What the task requires
Read through the listing below and return only the lines containing "center".

Source material
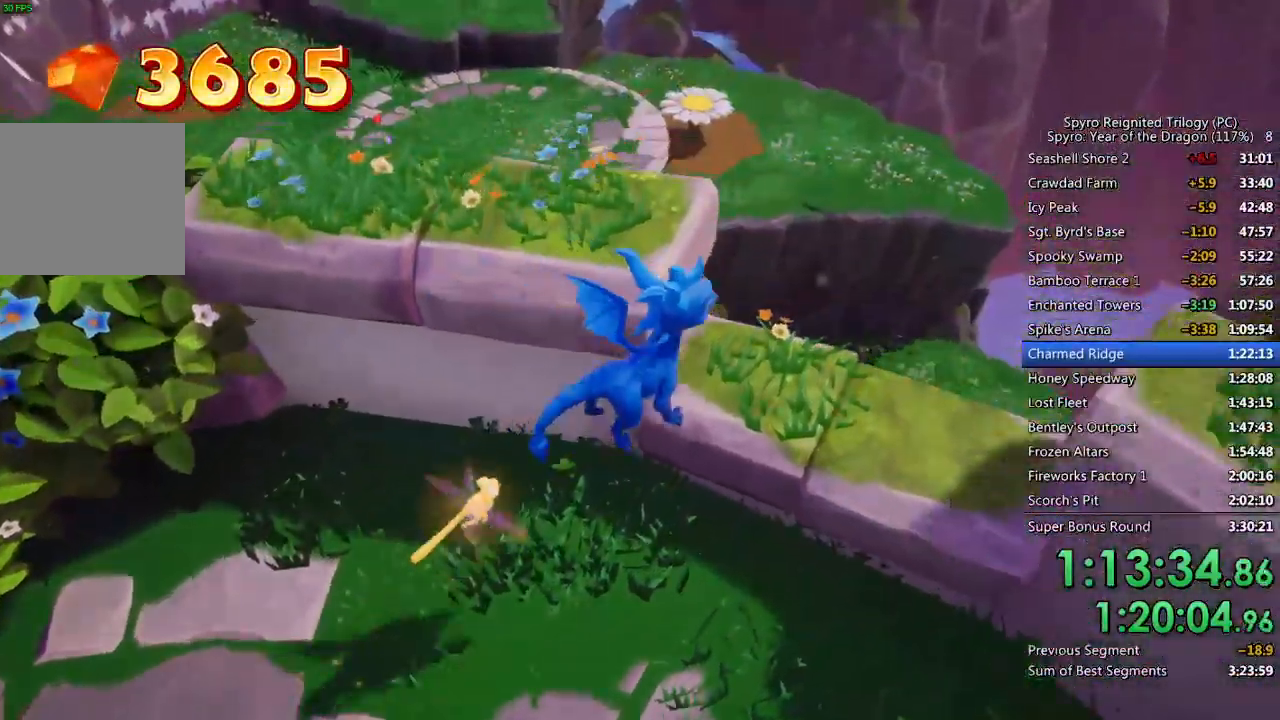
{"buttons": [], "left_stick": "left", "right_stick": "left", "events": [[33, "right_stick", "left"], [217, "left_stick", "center"], [500, "left_stick", "left"]]}
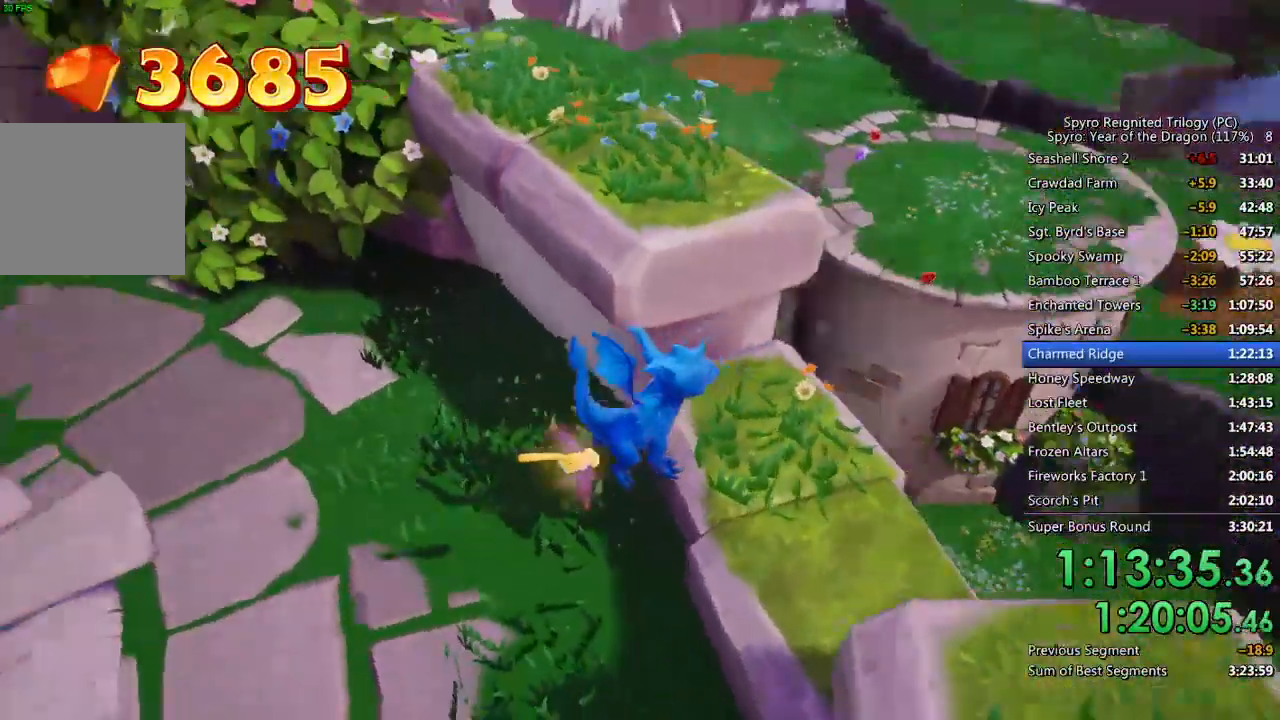
{"buttons": ["CROSS"], "left_stick": "left", "right_stick": "center", "events": [[283, "right_stick", "center"], [483, "CROSS", "down"]]}
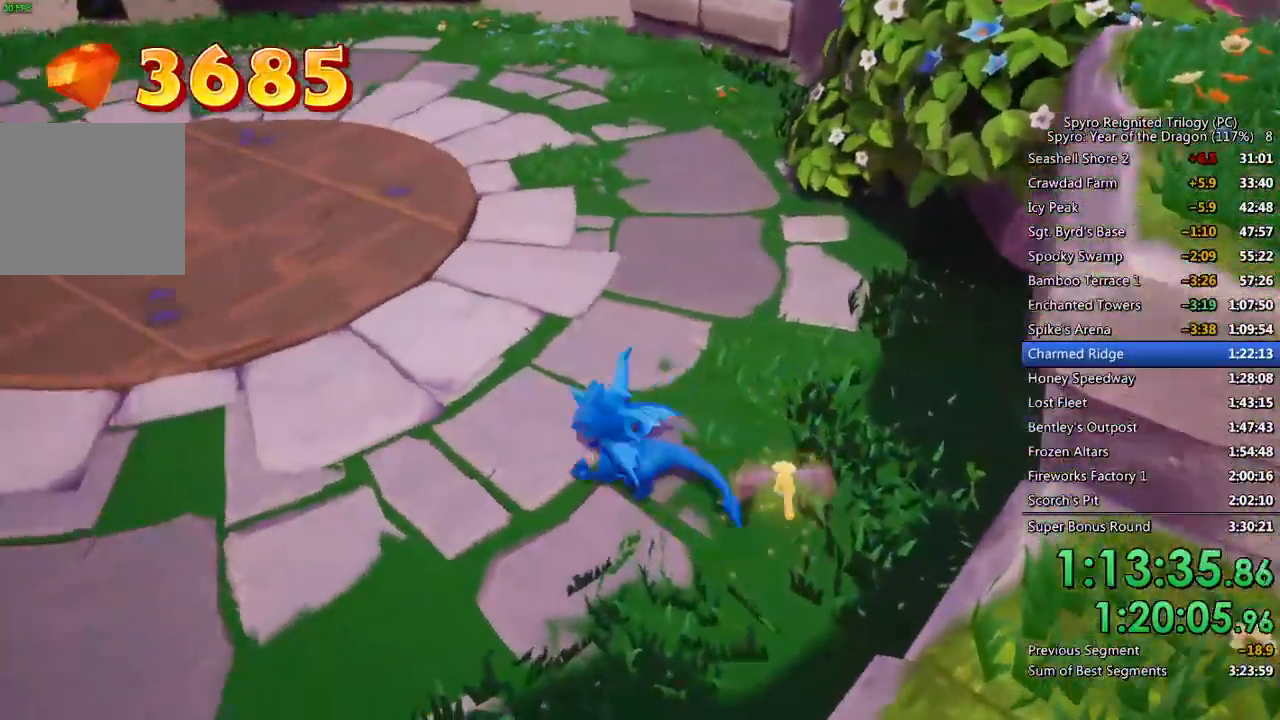
{"buttons": [], "left_stick": "up-right", "right_stick": "right", "events": [[33, "left_stick", "down"], [133, "left_stick", "down-right"], [150, "right_stick", "right"], [167, "CROSS", "up"], [350, "left_stick", "up-right"]]}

Exercise response
{"buttons": [], "left_stick": "left", "right_stick": "left", "events": [[33, "right_stick", "left"], [217, "left_stick", "center"], [500, "left_stick", "left"]]}
{"buttons": ["CROSS"], "left_stick": "left", "right_stick": "center", "events": [[283, "right_stick", "center"], [483, "CROSS", "down"]]}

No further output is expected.